You mean the other way around, rold.id == 0, rcur.id != 0, right?
(below 0/2 means: original value 0, replaced by new id 2).

(1)   old cur
r6.id 0/2   1
r7.id 0/3   1 check_ids returns true

(2)   old cur
r6.id 1   0/2
r7.id 1   0/3 check_ids returns false

Also, (1) is no different from (3):

(3)   old cur
r6.id 1     3
r7.id 2     3 check_ids returns true

Current check:

		if (!rold->precise)
			return true;
		return range_within(rold, rcur) &&
		       tnum_in(rold->var_off, rcur->var_off) &&
		       check_ids(rold->id, rcur->id, idmap);

Will reject (1) and (2), but will accept (3).

New check:

		if (!rold->precise)
			return true;
		return range_within(rold, rcur) &&
		       tnum_in(rold->var_off, rcur->var_off) &&
		       check_scalar_ids(rold->id, rcur->id, idmap);

Will reject (2), but will accept (1) and (3).
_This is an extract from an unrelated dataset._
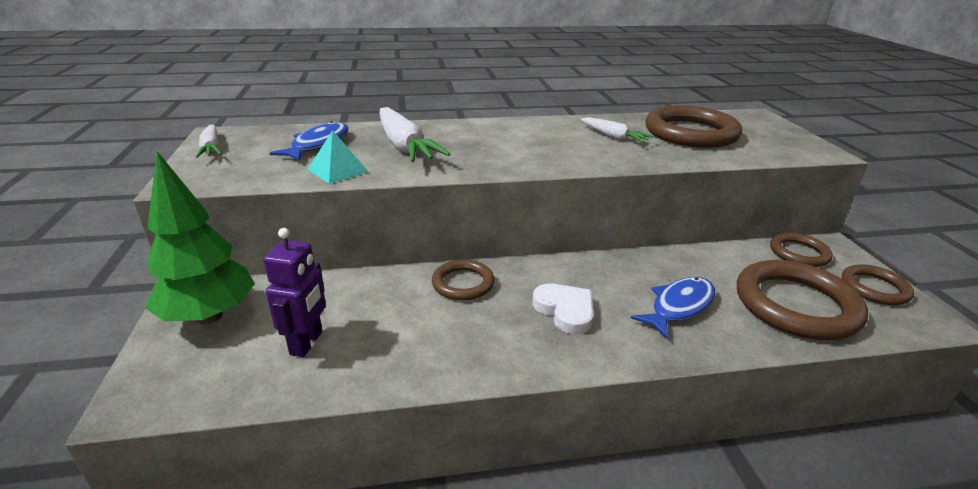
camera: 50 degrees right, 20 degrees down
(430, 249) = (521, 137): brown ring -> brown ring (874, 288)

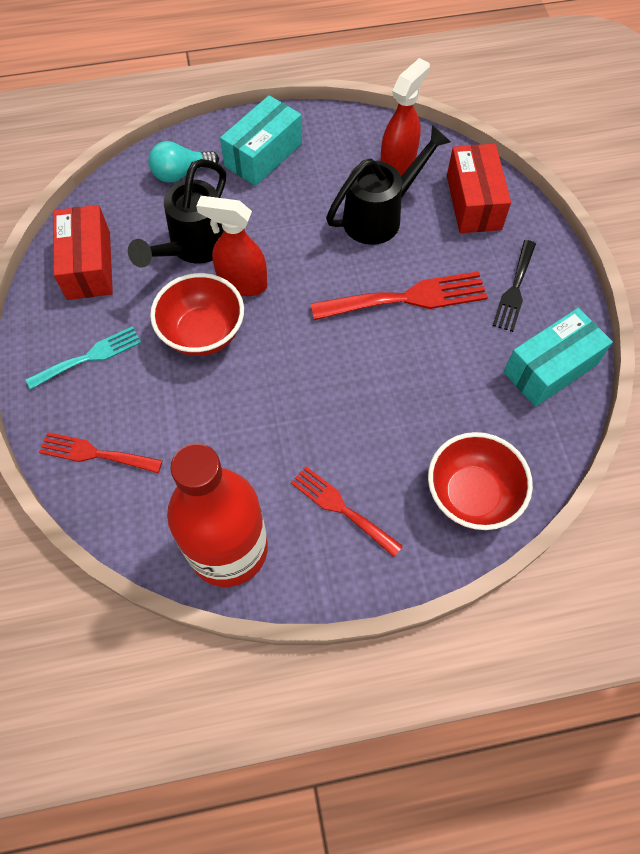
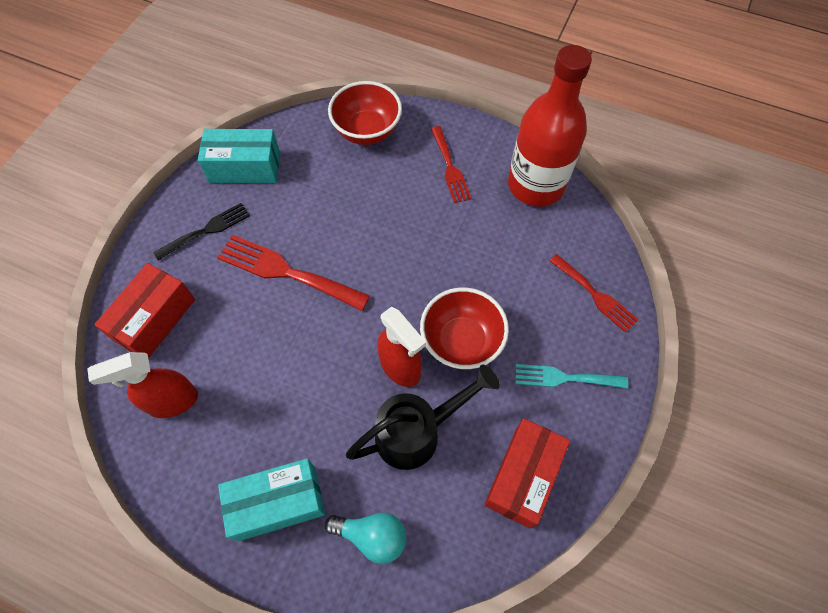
camera: 145 degrees left, 0 degrees up
(380, 216) = (237, 357): black watering can -> none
And modification of check_scalar_ids() to generate IDs only for rold
or only for rcur would not reject (3) either.

(3) would be rejected only if current check is used together with
elimination of unique scalar IDs from old states.

My previous experiments show that eliminating unique IDs from old
states and not eliminating unique IDs from cur states is *very* bad
for performance.

> 
> So with this we are getting to my original concerns with your
> !rold->id approach, which tries to ignore the necessity of link
> between registers.
> 
> What if we do this only for old registers? Then, (in old state) r6.id
> = 0, r7.id = 0, (in new state) r6.id = r7.id = 123. This will be
> rejected because first we'll map 123 to newly allocated X for r6.id,
> and then when we try to match r7.id=123 to another allocated ID X+1
> we'll get a conflict, right?
> 
> > 
> > > 
> > > I suspect that dropping SCALAR IDs as we discussed (after fixing
> > > register fill/spill ID generation) might completely mitigate that.
> > > 
> > > Overall, LGTM:
> > > 
> > > Acked-by: Andrii Nakryiko <andrii@xxxxxxxxxx>
> > > 
> > > >  kernel/bpf/verifier.c                         | 34 ++++++++++++++++---
> > > >  .../bpf/progs/verifier_search_pruning.c       |  3 +-
> > > >  2 files changed, 32 insertions(+), 5 deletions(-)
> > > > 
> > > > diff --git a/kernel/bpf/verifier.c b/kernel/bpf/verifier.c
> > > > index 2aa60b73f1b5..175ca22b868e 100644
> > > > --- a/kernel/bpf/verifier.c
> > > > +++ b/kernel/bpf/verifier.c
> > > > @@ -12933,12 +12933,14 @@ static int check_alu_op(struct bpf_verifier_env *env, struct bpf_insn *insn)
> > > >                 if (BPF_SRC(insn->code) == BPF_X) {
> > > >                         struct bpf_reg_state *src_reg = regs + insn->src_reg;
> > > >                         struct bpf_reg_state *dst_reg = regs + insn->dst_reg;
> > > > +                       bool need_id = (src_reg->type == SCALAR_VALUE && !src_reg->id &&
> > > > +                                       !tnum_is_const(src_reg->var_off));
> > > > 
> > > 
> > > nit: unnecessary outer ()
> > > 
> > > >                         if (BPF_CLASS(insn->code) == BPF_ALU64) {
> > > >                                 /* case: R1 = R2
> > > >                                  * copy register state to dest reg
> > > >                                  */
> > > > -                               if (src_reg->type == SCALAR_VALUE && !src_reg->id)
> > > > +                               if (need_id)
> > > >                                         /* Assign src and dst registers the same ID
> > > >                                          * that will be used by find_equal_scalars()
> > > >                                          * to propagate min/max range.
> > > 
> > > [...]
> >